Set against the backdrop of pre-atom-bomb Hiroshima, the Japanese animated film “In This Corner of the World” proceeds under the dreadful weight of what is to come, as the calm of everyday life — carried out by ordinary civilians and rendered in bright colors — eventually gives way to air raid sirens. Directed by Sunao Katabuchi, the film is deceptive, keeping its exact message obscure until its final minutes.
As it opens, Suzu is a young woman living in Hiroshima with her family. Time passes quickly — skipping a decade in what feels like minutes — until Shusaku, a young man, offers Suzu a marriage proposal. She accepts, moving with him to the nearby seaside town of Kure. With her warm disposition, Suzu develops a rapport with her niece, Harumi. Although everyone is aware of the escalating war, they rarely talk about it, until it can’t be avoided.
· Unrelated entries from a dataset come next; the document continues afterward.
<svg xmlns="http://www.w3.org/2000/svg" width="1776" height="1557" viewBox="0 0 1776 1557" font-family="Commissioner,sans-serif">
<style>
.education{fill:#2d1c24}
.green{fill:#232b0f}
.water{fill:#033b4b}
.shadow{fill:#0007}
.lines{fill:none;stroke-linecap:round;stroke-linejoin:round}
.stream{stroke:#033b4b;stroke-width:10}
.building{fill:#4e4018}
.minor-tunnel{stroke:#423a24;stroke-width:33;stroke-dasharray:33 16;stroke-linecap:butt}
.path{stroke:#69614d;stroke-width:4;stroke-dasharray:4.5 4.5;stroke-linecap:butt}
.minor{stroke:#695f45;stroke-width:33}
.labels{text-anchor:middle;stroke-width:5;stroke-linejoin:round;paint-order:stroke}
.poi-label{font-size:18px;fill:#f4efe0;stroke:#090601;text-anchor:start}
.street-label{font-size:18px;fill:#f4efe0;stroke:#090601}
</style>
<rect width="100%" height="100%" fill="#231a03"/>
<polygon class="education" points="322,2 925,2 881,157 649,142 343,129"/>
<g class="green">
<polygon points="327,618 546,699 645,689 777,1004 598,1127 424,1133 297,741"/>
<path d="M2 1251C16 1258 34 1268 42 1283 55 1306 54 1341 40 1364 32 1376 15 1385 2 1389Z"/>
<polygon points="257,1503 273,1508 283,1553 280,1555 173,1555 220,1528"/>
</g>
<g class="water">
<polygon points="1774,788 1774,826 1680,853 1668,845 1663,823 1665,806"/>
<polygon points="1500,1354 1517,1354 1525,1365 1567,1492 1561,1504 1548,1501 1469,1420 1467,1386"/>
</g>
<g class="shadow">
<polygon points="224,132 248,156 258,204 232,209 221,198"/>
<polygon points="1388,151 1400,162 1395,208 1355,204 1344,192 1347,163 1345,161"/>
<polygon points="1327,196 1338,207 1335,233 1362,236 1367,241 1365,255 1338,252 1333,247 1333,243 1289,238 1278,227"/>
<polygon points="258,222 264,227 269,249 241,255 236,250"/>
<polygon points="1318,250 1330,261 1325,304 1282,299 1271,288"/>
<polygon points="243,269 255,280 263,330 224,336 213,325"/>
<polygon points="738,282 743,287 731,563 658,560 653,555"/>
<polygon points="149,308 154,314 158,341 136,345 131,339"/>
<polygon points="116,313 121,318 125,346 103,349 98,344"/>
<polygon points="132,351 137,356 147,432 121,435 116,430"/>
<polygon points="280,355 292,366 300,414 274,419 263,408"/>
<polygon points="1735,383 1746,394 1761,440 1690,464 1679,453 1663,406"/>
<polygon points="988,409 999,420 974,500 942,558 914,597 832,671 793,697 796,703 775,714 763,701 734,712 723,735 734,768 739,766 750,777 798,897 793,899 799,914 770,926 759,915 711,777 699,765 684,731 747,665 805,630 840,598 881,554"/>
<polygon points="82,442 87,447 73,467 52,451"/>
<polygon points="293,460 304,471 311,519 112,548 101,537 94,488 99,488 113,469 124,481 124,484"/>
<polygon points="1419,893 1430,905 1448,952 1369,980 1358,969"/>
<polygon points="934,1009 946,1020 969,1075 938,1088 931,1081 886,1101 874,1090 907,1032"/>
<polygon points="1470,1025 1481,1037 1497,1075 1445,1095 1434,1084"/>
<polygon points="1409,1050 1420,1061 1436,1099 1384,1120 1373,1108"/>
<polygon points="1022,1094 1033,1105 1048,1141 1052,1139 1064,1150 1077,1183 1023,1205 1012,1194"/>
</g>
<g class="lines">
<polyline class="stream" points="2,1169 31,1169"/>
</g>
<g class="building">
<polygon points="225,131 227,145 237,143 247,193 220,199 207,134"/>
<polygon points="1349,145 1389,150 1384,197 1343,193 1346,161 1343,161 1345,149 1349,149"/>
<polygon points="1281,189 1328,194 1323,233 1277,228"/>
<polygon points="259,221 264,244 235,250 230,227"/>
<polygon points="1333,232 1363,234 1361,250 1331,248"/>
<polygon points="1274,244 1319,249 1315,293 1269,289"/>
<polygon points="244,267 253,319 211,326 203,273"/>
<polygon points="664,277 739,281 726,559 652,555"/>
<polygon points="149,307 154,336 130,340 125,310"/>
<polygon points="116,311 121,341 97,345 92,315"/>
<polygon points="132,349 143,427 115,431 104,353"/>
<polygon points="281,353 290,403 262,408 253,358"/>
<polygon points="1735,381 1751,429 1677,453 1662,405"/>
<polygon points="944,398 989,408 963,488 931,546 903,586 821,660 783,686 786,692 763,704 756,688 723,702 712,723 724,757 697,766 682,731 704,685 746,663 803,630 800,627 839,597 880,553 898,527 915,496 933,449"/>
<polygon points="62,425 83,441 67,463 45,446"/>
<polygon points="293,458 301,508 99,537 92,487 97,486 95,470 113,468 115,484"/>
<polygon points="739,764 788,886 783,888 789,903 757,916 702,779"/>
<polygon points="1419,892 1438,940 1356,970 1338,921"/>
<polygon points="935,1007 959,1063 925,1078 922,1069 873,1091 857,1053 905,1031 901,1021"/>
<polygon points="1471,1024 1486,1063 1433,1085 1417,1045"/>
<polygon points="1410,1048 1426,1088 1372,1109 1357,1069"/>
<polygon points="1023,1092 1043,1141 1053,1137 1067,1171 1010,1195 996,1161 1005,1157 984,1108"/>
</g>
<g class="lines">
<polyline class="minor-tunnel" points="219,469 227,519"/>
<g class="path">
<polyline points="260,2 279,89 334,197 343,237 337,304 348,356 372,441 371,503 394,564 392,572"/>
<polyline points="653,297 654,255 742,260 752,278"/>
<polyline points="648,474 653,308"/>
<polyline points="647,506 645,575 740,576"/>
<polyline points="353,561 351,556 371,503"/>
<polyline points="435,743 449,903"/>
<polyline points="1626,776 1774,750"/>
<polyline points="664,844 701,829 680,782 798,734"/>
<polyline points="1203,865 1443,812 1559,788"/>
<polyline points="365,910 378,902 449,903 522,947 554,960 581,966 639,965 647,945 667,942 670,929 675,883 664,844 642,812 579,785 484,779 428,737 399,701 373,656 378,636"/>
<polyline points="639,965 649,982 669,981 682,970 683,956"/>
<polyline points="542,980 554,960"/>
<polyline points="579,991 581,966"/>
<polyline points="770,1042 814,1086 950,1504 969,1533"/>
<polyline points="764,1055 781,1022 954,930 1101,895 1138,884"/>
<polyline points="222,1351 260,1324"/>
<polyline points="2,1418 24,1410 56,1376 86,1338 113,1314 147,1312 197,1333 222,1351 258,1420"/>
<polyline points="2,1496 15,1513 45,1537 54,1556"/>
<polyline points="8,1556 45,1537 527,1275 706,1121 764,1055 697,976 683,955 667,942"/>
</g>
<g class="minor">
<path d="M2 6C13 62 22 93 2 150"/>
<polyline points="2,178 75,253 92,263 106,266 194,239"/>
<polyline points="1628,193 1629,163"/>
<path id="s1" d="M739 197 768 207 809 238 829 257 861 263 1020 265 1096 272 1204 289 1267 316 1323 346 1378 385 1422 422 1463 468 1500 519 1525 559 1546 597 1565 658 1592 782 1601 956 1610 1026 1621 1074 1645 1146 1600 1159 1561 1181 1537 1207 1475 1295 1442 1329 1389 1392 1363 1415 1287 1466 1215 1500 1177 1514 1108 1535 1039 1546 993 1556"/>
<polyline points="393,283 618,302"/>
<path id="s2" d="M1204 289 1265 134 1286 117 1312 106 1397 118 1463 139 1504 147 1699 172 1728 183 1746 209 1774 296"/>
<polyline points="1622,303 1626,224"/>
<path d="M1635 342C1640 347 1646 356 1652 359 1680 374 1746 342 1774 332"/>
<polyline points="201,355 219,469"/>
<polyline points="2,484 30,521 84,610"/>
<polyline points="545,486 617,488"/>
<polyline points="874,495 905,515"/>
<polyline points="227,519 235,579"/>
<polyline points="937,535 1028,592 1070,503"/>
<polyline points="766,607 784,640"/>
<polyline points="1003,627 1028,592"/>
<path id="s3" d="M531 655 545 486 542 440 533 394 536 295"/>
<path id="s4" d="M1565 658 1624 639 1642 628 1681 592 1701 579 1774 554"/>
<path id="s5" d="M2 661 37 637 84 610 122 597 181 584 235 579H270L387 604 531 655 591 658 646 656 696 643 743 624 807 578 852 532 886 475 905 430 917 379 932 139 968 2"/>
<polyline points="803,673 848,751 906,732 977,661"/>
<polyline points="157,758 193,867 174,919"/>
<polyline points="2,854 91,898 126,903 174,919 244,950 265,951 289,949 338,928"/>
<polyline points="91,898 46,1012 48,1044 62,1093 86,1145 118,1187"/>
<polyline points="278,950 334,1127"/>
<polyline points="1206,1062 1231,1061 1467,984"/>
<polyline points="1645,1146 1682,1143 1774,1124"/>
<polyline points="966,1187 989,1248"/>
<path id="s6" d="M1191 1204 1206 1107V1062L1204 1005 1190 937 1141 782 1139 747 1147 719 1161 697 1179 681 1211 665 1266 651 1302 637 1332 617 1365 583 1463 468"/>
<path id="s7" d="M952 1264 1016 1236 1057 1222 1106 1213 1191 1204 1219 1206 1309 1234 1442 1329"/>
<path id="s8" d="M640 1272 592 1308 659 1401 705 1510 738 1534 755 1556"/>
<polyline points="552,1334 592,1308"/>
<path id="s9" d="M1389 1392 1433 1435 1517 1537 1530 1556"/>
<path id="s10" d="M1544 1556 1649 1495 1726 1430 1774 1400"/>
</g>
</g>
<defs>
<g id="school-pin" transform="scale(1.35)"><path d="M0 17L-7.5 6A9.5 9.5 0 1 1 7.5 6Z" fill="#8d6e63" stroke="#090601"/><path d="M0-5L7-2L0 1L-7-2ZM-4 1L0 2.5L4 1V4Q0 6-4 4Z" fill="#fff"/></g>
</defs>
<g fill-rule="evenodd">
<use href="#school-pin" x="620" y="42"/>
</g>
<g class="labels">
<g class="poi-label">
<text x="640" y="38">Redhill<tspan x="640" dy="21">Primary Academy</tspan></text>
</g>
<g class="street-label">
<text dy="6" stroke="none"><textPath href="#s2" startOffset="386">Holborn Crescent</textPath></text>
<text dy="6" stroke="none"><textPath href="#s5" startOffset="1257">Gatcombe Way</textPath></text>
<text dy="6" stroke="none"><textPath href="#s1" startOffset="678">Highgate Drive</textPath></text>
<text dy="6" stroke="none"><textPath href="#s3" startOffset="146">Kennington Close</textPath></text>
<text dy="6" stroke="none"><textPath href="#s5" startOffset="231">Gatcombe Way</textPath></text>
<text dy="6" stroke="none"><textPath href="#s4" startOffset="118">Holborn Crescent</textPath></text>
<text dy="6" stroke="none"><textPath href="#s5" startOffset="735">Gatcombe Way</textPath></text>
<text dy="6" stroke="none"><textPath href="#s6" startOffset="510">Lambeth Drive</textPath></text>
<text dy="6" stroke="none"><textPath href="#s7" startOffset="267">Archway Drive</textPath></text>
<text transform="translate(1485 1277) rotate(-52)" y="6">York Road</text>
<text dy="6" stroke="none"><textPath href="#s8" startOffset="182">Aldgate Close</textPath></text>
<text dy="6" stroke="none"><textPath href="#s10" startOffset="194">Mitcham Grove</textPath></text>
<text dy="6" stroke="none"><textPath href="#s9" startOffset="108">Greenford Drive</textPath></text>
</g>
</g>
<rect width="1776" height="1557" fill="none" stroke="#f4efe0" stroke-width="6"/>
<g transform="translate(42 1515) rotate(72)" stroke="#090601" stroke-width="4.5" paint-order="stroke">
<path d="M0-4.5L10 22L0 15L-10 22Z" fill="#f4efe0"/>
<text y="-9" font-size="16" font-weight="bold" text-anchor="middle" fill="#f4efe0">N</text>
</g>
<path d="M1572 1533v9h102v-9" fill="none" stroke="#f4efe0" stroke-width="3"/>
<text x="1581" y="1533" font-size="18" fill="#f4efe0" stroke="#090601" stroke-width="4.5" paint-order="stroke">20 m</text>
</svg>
The film’s tension, in part, arises from the question of whether its characters are innocent or willfully ignorant. At times, Suzu seems overly naive, as when she and Harumi casually catalogue warships in the harbor. Slowly, the mood of the film shifts, underscored by the percussion of distant bombs.
Katabuchi does not shy away from horrific war imagery, ending the film with a heartbreaking coda. But by focusing on Suzu’s ordinary life before the war, he gives her fate a universal resonance.
Based on manga by the Hiroshima-based artist Fumiyo Kouno, “Corner” adopts Kouno’s pastel palette and exaggerated facial expressions. Yet it hews to realism — at least until the spreading horror is so extreme that hallucinatory imagery is the only way to make sense of it. “Corner” is a deeply sympathetic tale, using the possibilities of animation not just to pique curiosity, but to devastate.
PG-13. At area theaters. Contains violence and war imagery. The film will be shown in two versions: Japanese with subtitles and dubbed in English. 128 minutes.